The mystic Julian of Norwich
reminds us, “God
wants to be thought of as our Lover. I must see myself so bound in love as if
everything that has been done has been done for me. That is to say, the Love of
God makes such a unity in us that when we see this unity no one is able to
separate oneself from another.”
It is when some
of us fall into that pit of loneliness that we become the branches that shrivel
up and are tossed into the fire. Notice, nothing is said about hell or
damnation here, but as soon as we hear fire, at least I know I wince a bit.
Punishment is not the point here. First John even told us today that punishment
has nothing to do with love. The point is that when we lose our spiritual
connection, we too easily lose our ability to live in love- or live at all. Too
many people I have known have taken their own lives because they isolated.
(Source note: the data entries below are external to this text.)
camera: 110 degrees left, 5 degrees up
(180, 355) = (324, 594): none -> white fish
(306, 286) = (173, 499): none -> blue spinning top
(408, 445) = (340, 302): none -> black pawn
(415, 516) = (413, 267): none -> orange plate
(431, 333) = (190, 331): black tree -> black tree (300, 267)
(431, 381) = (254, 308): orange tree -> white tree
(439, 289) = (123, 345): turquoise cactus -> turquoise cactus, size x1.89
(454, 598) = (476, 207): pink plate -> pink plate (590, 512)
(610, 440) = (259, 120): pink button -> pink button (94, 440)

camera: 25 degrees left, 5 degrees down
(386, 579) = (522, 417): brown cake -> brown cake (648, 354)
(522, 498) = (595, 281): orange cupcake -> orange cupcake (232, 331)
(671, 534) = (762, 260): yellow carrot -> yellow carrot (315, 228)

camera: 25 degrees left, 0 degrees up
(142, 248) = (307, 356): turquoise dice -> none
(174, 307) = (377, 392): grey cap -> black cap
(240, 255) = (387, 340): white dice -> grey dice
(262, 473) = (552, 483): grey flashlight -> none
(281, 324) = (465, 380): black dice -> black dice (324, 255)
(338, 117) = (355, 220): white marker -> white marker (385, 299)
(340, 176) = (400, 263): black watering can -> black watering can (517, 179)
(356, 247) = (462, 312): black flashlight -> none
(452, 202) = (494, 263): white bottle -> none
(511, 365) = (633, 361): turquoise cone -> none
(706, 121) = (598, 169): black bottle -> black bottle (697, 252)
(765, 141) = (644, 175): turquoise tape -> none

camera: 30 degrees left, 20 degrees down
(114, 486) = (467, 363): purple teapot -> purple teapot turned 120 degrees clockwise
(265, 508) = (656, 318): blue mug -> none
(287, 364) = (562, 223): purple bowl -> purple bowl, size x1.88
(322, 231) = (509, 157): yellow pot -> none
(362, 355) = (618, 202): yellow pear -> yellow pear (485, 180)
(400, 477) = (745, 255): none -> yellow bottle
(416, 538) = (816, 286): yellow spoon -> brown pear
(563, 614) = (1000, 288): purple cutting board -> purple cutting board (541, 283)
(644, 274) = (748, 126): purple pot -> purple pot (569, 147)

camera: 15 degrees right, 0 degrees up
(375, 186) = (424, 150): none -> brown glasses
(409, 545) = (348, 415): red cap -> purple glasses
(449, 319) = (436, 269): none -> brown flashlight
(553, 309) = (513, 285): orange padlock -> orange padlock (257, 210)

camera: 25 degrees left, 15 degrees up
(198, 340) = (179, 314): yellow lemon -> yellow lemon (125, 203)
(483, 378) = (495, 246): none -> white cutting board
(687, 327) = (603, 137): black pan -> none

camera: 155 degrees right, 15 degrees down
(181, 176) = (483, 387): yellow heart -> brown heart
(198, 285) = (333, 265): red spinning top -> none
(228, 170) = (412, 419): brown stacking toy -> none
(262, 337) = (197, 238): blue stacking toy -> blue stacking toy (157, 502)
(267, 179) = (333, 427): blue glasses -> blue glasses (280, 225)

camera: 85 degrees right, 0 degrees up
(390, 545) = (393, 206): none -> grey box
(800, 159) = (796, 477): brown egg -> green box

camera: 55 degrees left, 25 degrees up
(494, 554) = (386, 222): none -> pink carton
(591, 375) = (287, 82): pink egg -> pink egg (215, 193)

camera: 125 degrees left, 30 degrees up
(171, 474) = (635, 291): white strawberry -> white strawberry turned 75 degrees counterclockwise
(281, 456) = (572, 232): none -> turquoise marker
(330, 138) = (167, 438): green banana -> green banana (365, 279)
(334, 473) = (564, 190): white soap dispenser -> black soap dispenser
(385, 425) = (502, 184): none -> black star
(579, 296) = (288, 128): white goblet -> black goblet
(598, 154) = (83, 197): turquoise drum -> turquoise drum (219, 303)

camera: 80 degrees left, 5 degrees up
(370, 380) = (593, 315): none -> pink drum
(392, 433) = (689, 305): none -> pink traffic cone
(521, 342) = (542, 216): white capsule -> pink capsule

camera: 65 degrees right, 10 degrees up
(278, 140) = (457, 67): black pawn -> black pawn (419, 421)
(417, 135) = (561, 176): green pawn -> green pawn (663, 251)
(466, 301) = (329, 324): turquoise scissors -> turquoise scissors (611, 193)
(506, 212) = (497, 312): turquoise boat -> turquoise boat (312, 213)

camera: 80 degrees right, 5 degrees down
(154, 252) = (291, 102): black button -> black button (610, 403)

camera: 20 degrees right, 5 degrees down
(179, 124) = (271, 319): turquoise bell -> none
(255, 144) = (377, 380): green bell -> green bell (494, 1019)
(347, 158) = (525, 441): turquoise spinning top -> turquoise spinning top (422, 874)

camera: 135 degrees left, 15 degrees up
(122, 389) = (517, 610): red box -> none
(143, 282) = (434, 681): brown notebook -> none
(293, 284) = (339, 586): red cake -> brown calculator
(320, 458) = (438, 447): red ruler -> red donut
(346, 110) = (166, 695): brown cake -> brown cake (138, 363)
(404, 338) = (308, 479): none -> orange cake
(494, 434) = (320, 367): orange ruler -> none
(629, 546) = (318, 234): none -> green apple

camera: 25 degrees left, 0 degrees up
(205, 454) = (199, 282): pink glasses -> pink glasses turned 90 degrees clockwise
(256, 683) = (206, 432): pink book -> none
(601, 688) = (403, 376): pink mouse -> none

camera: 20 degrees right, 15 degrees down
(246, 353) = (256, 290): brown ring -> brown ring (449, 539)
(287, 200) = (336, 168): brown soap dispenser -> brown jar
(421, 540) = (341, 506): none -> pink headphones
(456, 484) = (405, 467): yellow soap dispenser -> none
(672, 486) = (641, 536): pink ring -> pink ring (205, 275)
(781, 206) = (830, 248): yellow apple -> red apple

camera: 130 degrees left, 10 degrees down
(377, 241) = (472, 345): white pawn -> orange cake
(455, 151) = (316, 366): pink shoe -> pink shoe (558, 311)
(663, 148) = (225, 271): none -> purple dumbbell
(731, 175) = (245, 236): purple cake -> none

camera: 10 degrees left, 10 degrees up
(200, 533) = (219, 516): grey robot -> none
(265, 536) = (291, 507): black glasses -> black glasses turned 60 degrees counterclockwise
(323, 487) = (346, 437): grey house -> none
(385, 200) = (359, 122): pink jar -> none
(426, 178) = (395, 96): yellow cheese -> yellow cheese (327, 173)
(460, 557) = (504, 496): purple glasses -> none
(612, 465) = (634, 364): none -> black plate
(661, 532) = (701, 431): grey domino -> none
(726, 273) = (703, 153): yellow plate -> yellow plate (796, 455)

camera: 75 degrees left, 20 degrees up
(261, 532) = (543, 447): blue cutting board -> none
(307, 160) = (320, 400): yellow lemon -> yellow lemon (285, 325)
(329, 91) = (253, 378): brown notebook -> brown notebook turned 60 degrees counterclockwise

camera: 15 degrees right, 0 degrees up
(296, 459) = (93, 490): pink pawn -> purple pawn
Even
this past week, we heard in the news of another young man in Utah who took his
own life. He was a community leader and still could not hold onto life.
Sometimes
you may think that you are just a little church on a corner in Naples. But you
have a community here where the love of Christ is present and palpable. The
Christ-root is dead center here and you are the branches. Sometimes God will
prune a branch for the health of the vine because instead of loving, someone
tries to get into people’s business… (Just had to tell a bit of hard truth
there, but there it is.) And God does that because God’s vines, God’s
communities are so precious. You are each precious to God the Gardener. God
reaches deep down in the dirt and gets her hands dirty- for us, and with us.
And the benefit is the life we have been looking for.
I think
this reading from the non-canonical Gospel of Philip (79:18-33) sums it up
well. “Farming in the world requires the cooperation of four essential
elements. A harvest is gathered into the barn only as a result of the natural
action of water, earth, wind, and light. God’s farming likewise has four
elements – faith, hope, love, and knowledge. Faith is our earth, that in which
we take root. And hope is the water through which we are nourished. Love is the
wind through which we grow. Knowledge is the light through which we ripen.”
I pray that
together as a vine and separately as branches that you grow your roots deeper
in the wisdom of the Divine, drink deep of hope that you will never be thirsty,
branch out wide and allow your branches to quiver in the wind, and stretch
upward to receive the light perpetual that will warm the coldest chill. Amen.